What does that mean for Quantitecture? The constraint isn’t money, really. It is time. The services have to be developed to a sufficient level so they will make a difference to our clients and make them feel they got their money’s worth.  But generally, what is true for a B$SU is even more true for Quantitecture.

We have left the shore, we’re on open water now. I feel the need for knowing where we are and whether we are going forward or just drifting and which way to go next. This is another lesson from the meeting yesterday: the need for a “Board of Directors” or Advisors. I am fortunate to have a broad set of friends and well wishers who have been key to progress thus far. How to inject a bit more consistency into the process?  For the B$SU, there’s a lot at stake and the money has to be spent wisely.

For Quantitecture, the need for accurate navigation is even greater!

As soon as we have paying customers, the needs for accurate navigation will increase!  At that time, I will look into creating a small Board to help guide the business.

September 6, 2008

Creation and Evolution

Filed under: Mission and Goals, Steering the Company — J @ 5:35 pm

I started this journey with an idea, a vision about the business driven by a mission.  It took 6 days for the idea to be formed, those first now-what conversations with family and friends, that first PowerPoint, that first web site.  It was as if the idea had arrived fully formed, perfect in its creation. On the 7th day, heeding the advice of a friend, the family went out to celebrate a new beginning.

Armed with the PowerPoint and the web site, I started discussing it with anyone who would listen.

Little inconsistencies appeared in the story; they were patched up.  ”Did you think about x?” — I hadn’t so I went ahead and did so.  More evolution.  Evolving a complex idea is a funny thing: the package doesn’t stay self-consistent. I’d make a decision on x but the remainder of the message stayed the same.  Pretty soon someone would say: you’re telling me x and on your web site you say y.

The inconsistencies mounted in number until I couldn’t keep track of them all.  My perfect picture, ripped and sewn back together.  But of course the seams all showed.  Finally I took a few days away from everything else to rewrite the whole thing from one end to the other.  Major sections of prior thoughts got hacked away. The process was as destructive to some thoughts as it was creative to the new ones. At last, there it was: a new, fully formed story, perfect in its creation.

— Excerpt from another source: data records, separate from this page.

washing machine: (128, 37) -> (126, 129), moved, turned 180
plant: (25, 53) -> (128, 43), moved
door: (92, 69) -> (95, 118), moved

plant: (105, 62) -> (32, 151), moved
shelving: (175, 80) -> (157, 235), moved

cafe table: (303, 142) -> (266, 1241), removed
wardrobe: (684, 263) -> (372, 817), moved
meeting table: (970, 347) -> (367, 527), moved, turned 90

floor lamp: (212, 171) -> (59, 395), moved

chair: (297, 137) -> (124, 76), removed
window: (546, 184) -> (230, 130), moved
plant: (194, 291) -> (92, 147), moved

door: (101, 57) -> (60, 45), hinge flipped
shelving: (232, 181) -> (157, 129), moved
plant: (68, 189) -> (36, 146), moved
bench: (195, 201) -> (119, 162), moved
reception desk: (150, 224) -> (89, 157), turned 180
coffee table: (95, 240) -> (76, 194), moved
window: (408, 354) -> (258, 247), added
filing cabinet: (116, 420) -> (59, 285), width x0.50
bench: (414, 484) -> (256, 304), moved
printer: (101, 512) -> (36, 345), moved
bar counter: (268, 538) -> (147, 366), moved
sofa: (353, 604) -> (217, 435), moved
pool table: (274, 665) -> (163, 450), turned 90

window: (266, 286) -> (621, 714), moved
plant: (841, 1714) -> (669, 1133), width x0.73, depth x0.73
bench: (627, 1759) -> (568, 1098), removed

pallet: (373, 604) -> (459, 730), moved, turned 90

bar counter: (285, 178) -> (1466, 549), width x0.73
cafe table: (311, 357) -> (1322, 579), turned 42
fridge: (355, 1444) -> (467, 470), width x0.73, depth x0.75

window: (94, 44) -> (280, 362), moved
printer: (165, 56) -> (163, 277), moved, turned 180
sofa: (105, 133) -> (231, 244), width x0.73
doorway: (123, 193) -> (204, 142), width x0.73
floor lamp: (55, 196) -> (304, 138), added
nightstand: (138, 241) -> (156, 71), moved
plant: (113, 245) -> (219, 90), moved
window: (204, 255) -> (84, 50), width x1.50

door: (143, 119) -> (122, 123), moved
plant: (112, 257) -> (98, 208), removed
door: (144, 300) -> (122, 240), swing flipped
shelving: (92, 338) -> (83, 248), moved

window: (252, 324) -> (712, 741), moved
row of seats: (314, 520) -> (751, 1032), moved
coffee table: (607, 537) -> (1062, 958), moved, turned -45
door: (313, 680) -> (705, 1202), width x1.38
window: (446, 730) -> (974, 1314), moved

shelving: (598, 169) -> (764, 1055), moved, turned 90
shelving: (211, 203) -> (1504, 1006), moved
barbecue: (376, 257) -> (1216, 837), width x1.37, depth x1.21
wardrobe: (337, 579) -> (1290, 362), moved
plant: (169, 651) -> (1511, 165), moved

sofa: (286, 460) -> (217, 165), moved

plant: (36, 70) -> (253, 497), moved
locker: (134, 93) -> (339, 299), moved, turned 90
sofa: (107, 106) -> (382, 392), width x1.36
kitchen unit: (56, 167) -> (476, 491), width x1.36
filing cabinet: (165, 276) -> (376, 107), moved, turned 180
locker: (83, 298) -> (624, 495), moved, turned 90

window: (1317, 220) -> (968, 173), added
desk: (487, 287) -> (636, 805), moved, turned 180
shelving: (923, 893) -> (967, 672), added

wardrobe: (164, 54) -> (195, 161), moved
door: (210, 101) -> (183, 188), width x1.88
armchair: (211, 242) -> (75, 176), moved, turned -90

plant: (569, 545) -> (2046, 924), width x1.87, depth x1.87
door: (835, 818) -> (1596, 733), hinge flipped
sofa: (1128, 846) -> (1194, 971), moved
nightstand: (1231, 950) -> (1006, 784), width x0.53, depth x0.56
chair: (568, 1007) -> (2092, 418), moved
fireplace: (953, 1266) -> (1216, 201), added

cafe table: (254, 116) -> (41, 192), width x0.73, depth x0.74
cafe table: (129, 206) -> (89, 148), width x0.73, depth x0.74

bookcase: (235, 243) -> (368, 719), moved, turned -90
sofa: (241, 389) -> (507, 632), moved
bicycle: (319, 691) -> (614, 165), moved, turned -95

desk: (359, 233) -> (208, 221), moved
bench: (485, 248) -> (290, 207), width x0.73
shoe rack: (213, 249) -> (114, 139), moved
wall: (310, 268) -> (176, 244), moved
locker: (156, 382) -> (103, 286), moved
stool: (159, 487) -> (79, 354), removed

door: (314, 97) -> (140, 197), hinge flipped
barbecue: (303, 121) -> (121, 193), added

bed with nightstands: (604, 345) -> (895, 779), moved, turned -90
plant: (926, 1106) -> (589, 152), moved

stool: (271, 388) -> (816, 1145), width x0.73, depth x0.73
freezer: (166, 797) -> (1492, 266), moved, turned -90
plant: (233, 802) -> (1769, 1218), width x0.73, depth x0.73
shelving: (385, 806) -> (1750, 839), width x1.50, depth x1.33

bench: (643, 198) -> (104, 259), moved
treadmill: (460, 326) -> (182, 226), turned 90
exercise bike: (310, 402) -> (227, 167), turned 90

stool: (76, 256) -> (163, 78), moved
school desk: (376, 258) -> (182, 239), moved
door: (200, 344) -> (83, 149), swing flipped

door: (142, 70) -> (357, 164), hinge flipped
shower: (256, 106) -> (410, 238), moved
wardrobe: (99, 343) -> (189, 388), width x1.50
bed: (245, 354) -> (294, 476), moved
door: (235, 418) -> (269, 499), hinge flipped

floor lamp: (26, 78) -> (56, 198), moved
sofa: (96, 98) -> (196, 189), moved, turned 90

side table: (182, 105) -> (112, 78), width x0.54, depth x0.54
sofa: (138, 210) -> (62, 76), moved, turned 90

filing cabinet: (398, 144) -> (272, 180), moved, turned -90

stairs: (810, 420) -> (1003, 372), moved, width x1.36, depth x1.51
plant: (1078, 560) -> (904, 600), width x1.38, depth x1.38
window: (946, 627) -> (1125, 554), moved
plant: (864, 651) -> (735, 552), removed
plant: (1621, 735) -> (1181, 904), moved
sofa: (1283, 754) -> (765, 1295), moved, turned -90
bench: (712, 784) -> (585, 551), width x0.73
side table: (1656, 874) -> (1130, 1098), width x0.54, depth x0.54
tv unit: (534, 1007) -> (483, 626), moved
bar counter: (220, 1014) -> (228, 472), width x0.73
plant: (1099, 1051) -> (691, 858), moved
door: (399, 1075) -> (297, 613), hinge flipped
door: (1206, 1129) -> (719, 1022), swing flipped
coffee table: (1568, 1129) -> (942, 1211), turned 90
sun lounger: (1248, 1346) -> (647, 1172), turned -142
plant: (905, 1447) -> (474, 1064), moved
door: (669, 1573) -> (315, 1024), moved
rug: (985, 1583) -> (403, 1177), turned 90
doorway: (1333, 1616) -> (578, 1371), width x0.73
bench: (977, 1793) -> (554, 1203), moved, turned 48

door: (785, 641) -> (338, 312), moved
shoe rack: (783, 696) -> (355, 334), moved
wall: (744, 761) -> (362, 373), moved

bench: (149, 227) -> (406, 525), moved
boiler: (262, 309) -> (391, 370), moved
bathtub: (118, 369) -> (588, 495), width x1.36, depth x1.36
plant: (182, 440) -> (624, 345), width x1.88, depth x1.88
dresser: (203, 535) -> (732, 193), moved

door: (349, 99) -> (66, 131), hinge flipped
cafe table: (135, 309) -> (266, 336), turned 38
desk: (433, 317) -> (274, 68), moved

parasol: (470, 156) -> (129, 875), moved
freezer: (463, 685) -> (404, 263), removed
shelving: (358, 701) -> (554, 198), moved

Little inconsistencies appeared in the st…

I’ve done 3 major revisions in my conception of the business in the 90 days since that first creation. Thankfully, the original mission is still the same. Each time, the creation is a little better, a little more self-consistent, a little more feasible as a business.  Dare I say it, a little more perfect? 

There is this weird recursion going on: creation = (creation + evolution)n.

Finally this: If the inconsistencies bother you too much, you will either not evolve at all or spend all your time getting consistent again — not good for business.  If they don’t bother you enough, your execution will be sloppy — not good for business. So here’s that balance thing again.

September 4, 2008

Gates

Filed under: Philosophy, Steering the Company — J @ 10:20 pm

I heard Before the Law many years ago and read it soon after.  Now I revisit it every so often, once every couple of years.  Its imagery has stuck with me all these years — so much so that it has occasionally featured in my dreams over the years.  Despite the first gatekeeper’s prohibition, I went past him earlier this year.

Once inside, it took a while for the eyes to adjust to the darkness but I can see now: it’s not just one door in front, it’s many.  There are further choices to make.

The web site will need to be revised yet again, reflecting the new clarity and a sharper message.

And that first gatekeeper?  Sometimes I still think of him fondly.